Content starts
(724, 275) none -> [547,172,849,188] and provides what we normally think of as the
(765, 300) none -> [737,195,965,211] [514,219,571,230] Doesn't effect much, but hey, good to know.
Content ends
Content starts
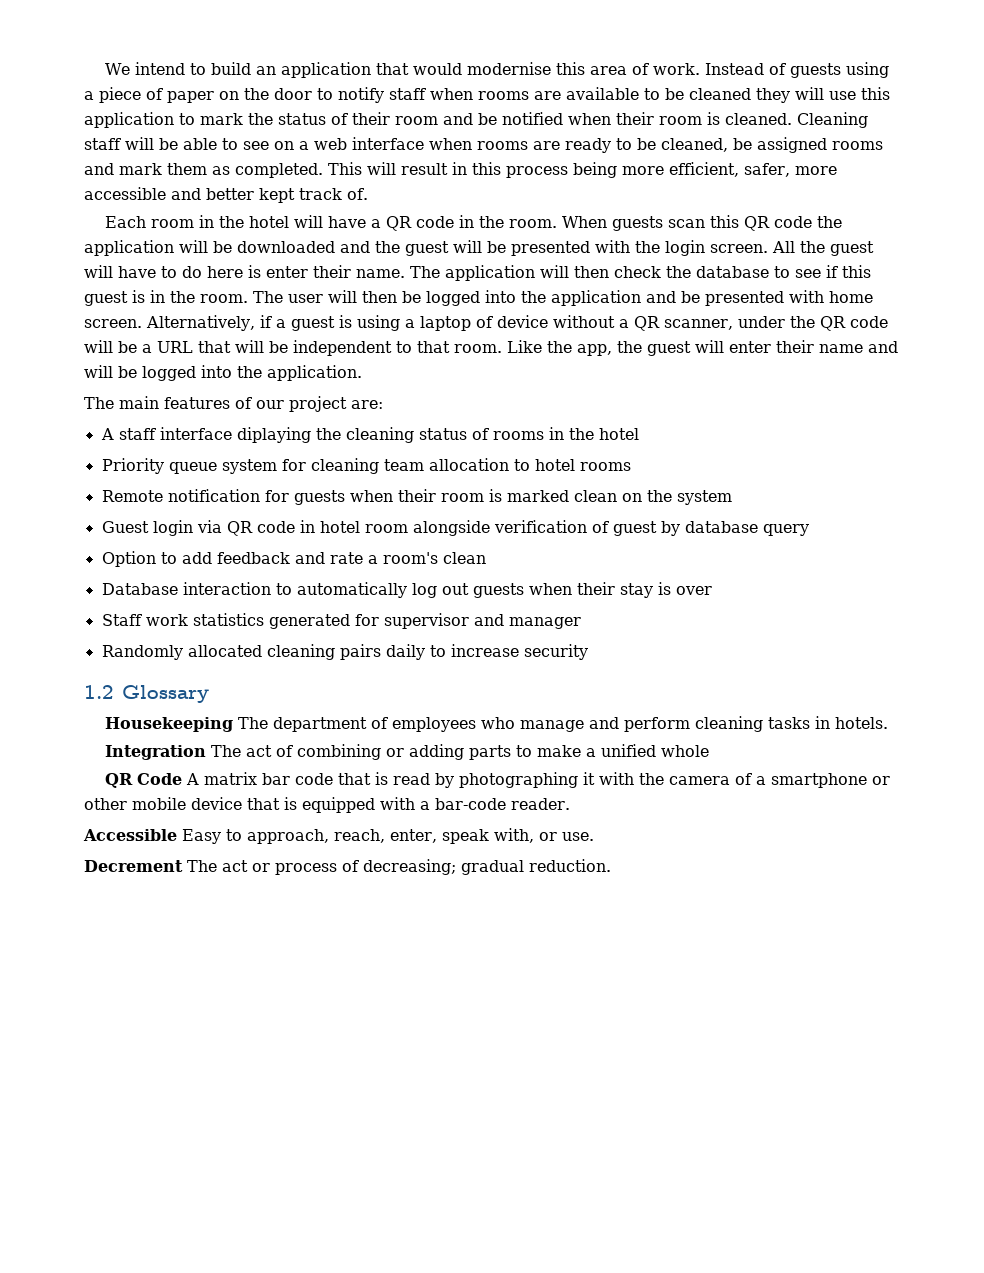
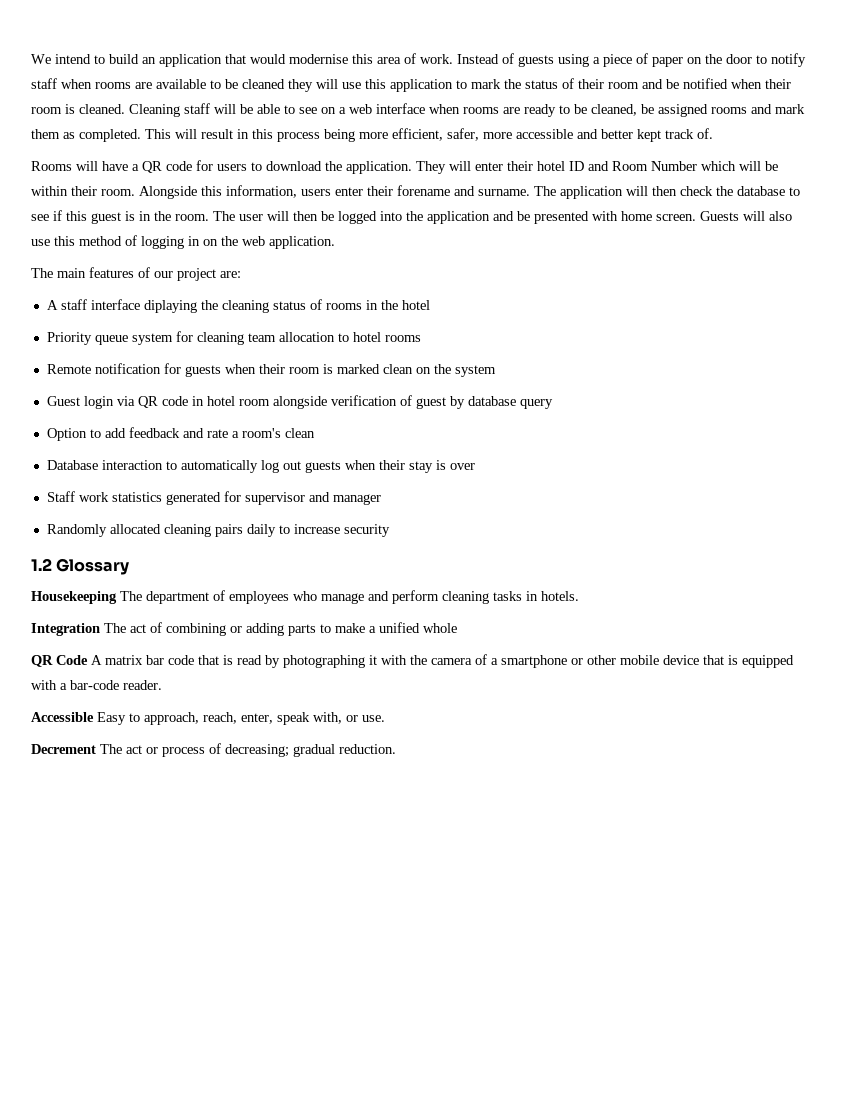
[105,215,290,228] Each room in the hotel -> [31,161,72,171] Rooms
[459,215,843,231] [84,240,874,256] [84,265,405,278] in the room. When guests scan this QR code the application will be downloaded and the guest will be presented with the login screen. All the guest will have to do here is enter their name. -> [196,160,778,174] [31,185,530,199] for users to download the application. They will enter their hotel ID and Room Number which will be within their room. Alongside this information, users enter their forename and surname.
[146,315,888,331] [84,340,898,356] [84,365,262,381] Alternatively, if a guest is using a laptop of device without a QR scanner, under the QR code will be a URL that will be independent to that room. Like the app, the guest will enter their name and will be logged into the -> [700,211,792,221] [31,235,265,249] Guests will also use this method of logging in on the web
Content ends
Content starts
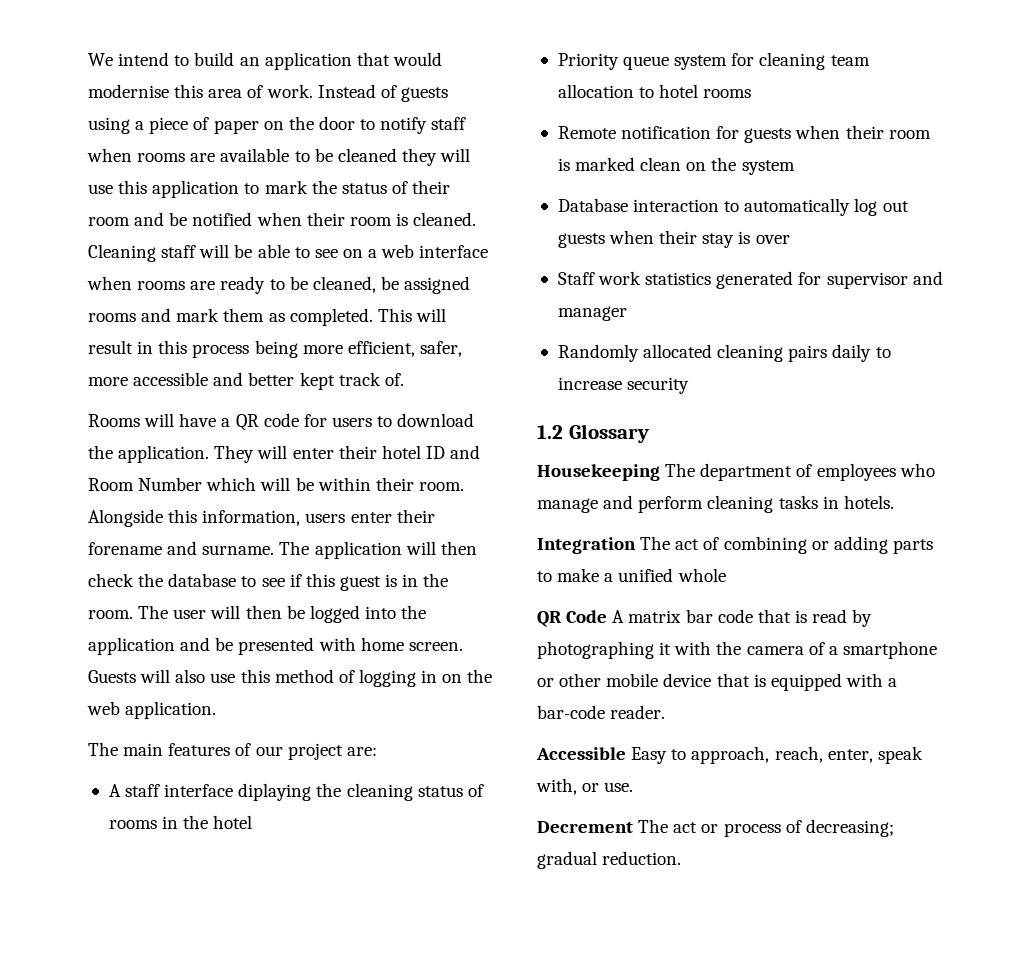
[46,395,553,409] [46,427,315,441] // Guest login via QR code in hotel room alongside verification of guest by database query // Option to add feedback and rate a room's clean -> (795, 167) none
Content ends
Above are some records; copy exactly the lines from the one with "[105,215,290,228] Each room" through the one with "[146,315,888,331] [84,340,898,356] [84,365,262,381]", both included, and no others.

● Response area:
[105,215,290,228] Each room in the hotel -> [31,161,72,171] Rooms
[459,215,843,231] [84,240,874,256] [84,265,405,278] in the room. When guests scan this QR code the application will be downloaded and the guest will be presented with the login screen. All the guest will have to do here is enter their name. -> [196,160,778,174] [31,185,530,199] for users to download the application. They will enter their hotel ID and Room Number which will be within their room. Alongside this information, users enter their forename and surname.
[146,315,888,331] [84,340,898,356] [84,365,262,381] Alternatively, if a guest is using a laptop of device without a QR scanner, under the QR code will be a URL that will be independent to that room. Like the app, the guest will enter their name and will be logged into the -> [700,211,792,221] [31,235,265,249] Guests will also use this method of logging in on the web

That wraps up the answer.